The differences between our final model for SA repetition and the literature can be explained by the high methodological heterogeneity, between most of the studies, with a majority targeting the general ED population and comparing single SA subgroups of patients with ‘SA repeaters’ (Mendez-Bustos et al., 2013; Monnin et al., 2012; Narishige et al., 2014) In fact, the inclusion in our study, of patients with suicidal ideation but no previous SA, may have increased the disparities in comparison with other studies.
This study has limitations related to the lack of homogeneity between clinical interviewers, the fact that data was self-reported by the patients, together with the low objectivity for definition and quantification of some risk factors, as well as the imprecision of informatics registration data. Only a future longitudinal study could clarify the main risk factors associated with SA repetition in order to develop alternative intervention strategies directed to specific risk-profile populations.

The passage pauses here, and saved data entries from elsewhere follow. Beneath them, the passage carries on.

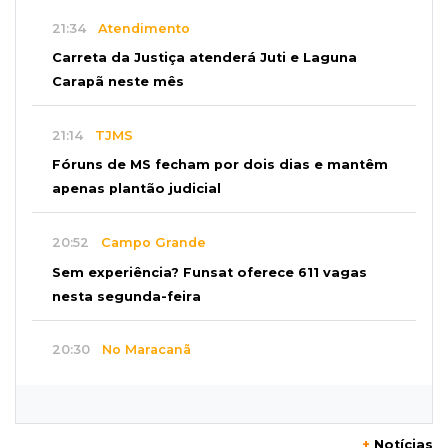
21:34
Atendimento
Carreta da Justiça atenderá Juti e Laguna
Carapã neste mês
21:14
TJMS
Fóruns de MS fecham por dois dias e mantêm
apenas plantão judicial
20:52
Campo Grande
Sem experiência? Funsat oferece 611 vagas
nesta segunda-feira
20:30
No Maracanã
Flamengo vence Vitória por 2 a 0 e encurta
distância para o líder
+
Notícias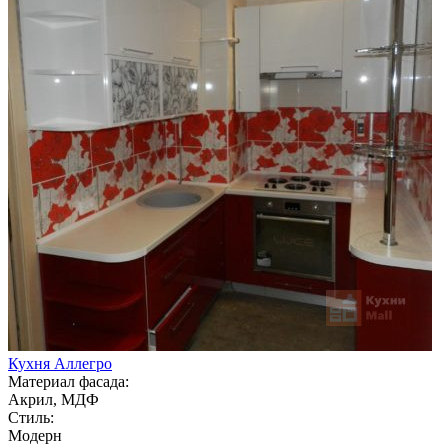
Кухня Аллегро
Материал фасада:
Акрил, МДФ
Стиль:
Модерн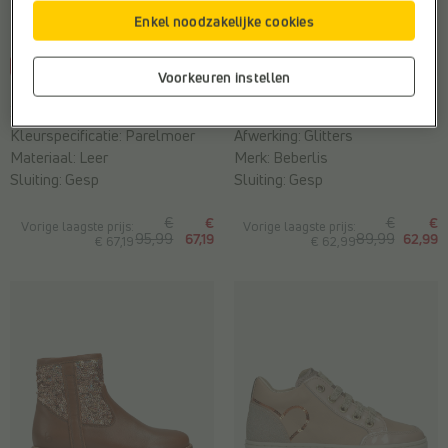
Enkel noodzakelijke cookies
-30%
-30%
Voorkeuren instellen
BALLERINA'S
BALLERINA'S
Beberlis
Beberlis
Kleurspecificatie:
Parelmoer
Afwerking:
Glitters
Materiaal:
Leer
Merk:
Beberlis
Sluiting:
Gesp
Sluiting:
Gesp
€
€
€
€
Vorige laagste prijs:
Vorige laagste prijs:
95,99
67,19
89,99
62,99
€ 67,19
€ 62,99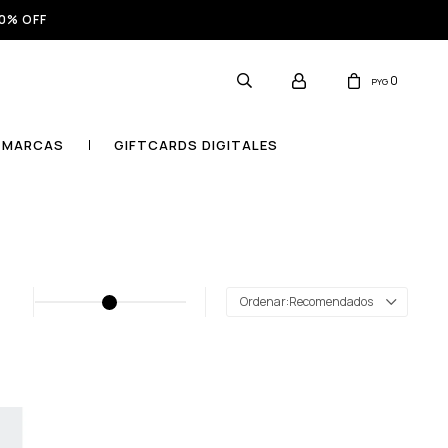
0% OFF
0
PYG
MARCAS
GIFTCARDS DIGITALES
Recomendados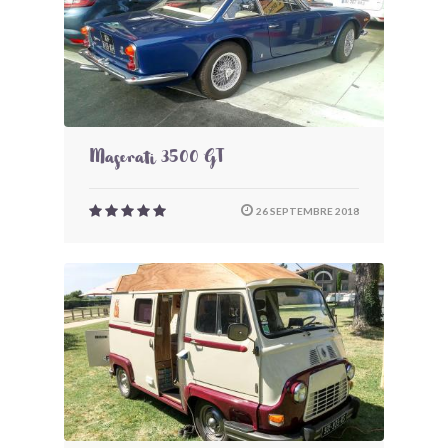
Maserati 3500 GT
26 SEPTEMBRE 2018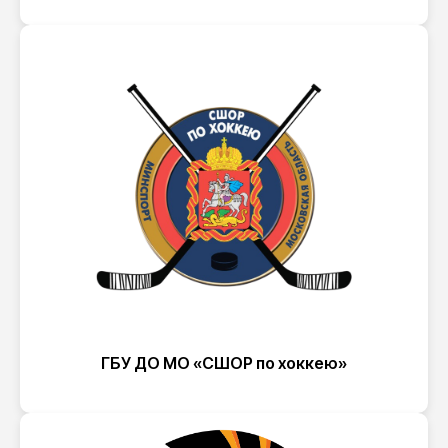
ГБУ ДО МО «СШОР по хоккею»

In conclusion, this study confirms the existence of a specific profile for ‘SA repeaters’, with the main differences being the female gender, having antecedents of non-suicidal self-injuries, a higher number (≥ three) of previous psychiatric hospital admissions and a SA as the motive for the current ED visit. The systematic identification of ‘SA repeaters’ at ED has implications on prognoses and quality of care improvement at ED. We suggest that future research should target the complexity of the dynamic interactions between SA risk factors by comparing ‘SA non-repeaters’ (including patients with only suicidal ideation and no SA) and ‘SA repeaters’, but involving different health care settings. In fact, although ED, as an entrance door of SA into the health system, constitutes an opportunity for research, it cannot operate without a full integration within other levels of care for a better efficacy of suicide prevention strategies.
Declaration of Interest
The authors have no single interest to declare. This study had no external or internal funding sources.